Millions of leafcutter ants work separately, but side-by-side, on simple, discrete tasks that contribute to the cultivation of fungus that serves as the entire colony’s food. Life in a leafcutter colony is like a giant open source software project.

Wy are we building this?

Our goal is to pull in multiple sources of data – from our own ticketing platform, from trusted partners’ ticketing platforms, from friends conducting network analysis, and more – to make it more accessible and actionable for CDR communities and others within our network of human rights technology and security providers.

The latter need more data to understand the digital threats others in their communities are facing. This includes trends and patterns, best practices for mitigation, regional focus and global reach, adversarial data, and integration of data on common low-level attacks (phishing attempts, malware attachments) with data on high-level cyberattacks (corporate breaches, social engineering attacks).

These needs can be met in party through the submission of datasets from across civil society and the corporate sector, enabling greater intelligence in the ongoing fight to protect the most vulnerable from digital attack.

How will we do it?

Leafcutter will utilize open platforms and standards. The core parts will include:

  • The Zammad open source ticketing platform, with customized defaults to increase security
  • Sigarillo and QuePasa, new Zammmad extensions for Signal and WhatsApp respectively (allowing secure ticket creation over those platforms)
  • MISP, the open source threat intelligence sharing platform
  • Third-party datasets detailing malware attacks, network outages, and other threats
  • APIs to send data to MISP and to display that data outside of MISP
  • Mechanisms to display and analyze MISP data


Data should be based on the needs of the members and would include information on threats, vulnerabilities, risks, incidents, and tactics, techniques, and procedures used by threat actors. Types of data could also be actual indicators of compromise (IOCs) including IP addresses, hashes, and command and control information.

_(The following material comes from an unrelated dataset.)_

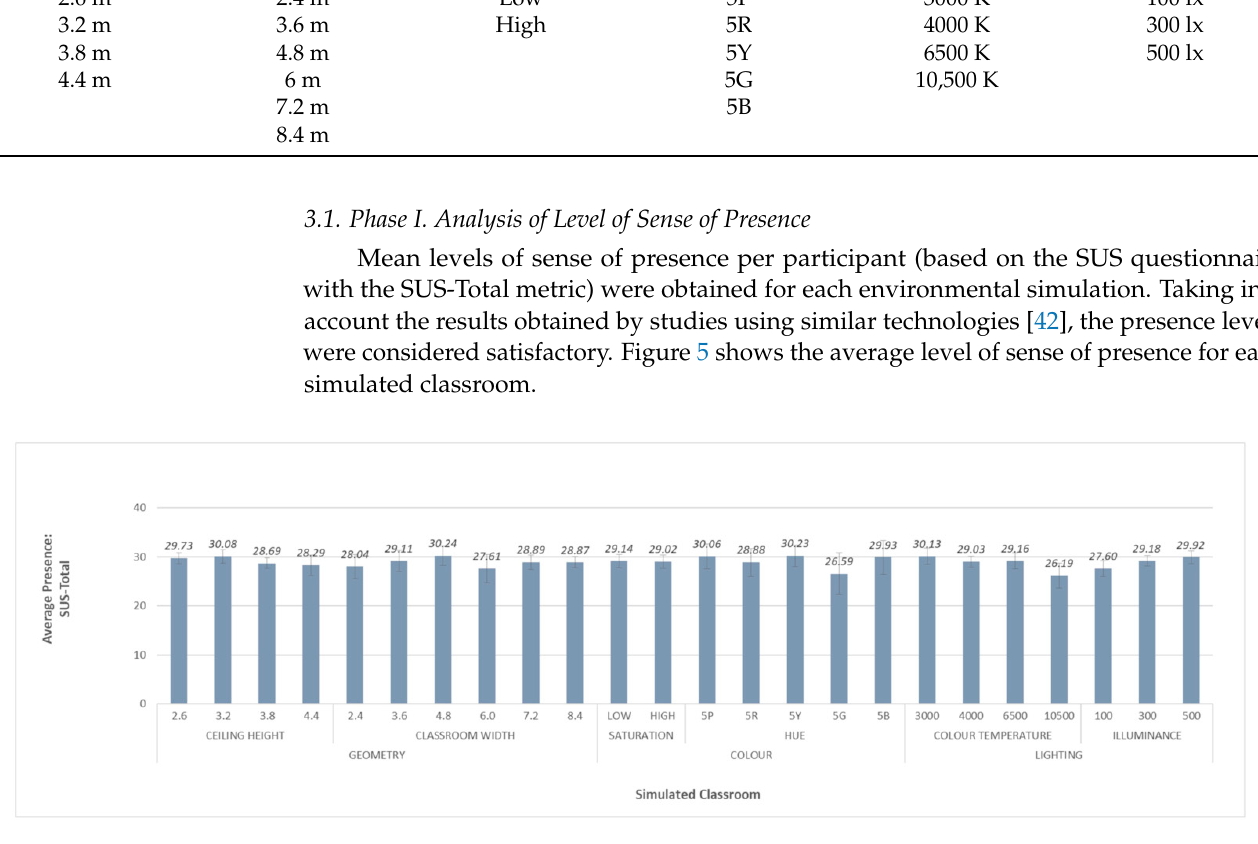
Figure 5. Average level of presence for each simulated classroom.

Data may be sourced from a variety of communities such as other human rights and technology projects, partner organizations and communities, vendors, professional organizations, and directly from CDR members. The traffic light protocol ( will be used to indicate how information may be further disseminated and used in the community. Furthermore, attribution may be included in some datasets while anonymous in others. Providing source attribution, where possible, can help enable collaboration and trust, and may increase the usability of the information.

What’s next?

We’re already running a hardened version of Zammad, along with security extensions, for two CDR communities. We’re now sketching out our approach to share Zammad ticketing data and third-party datasets with our MISP instance, and how we will make it easy to draw that data out and make it actionable. We’ll share updates here as our progress continues.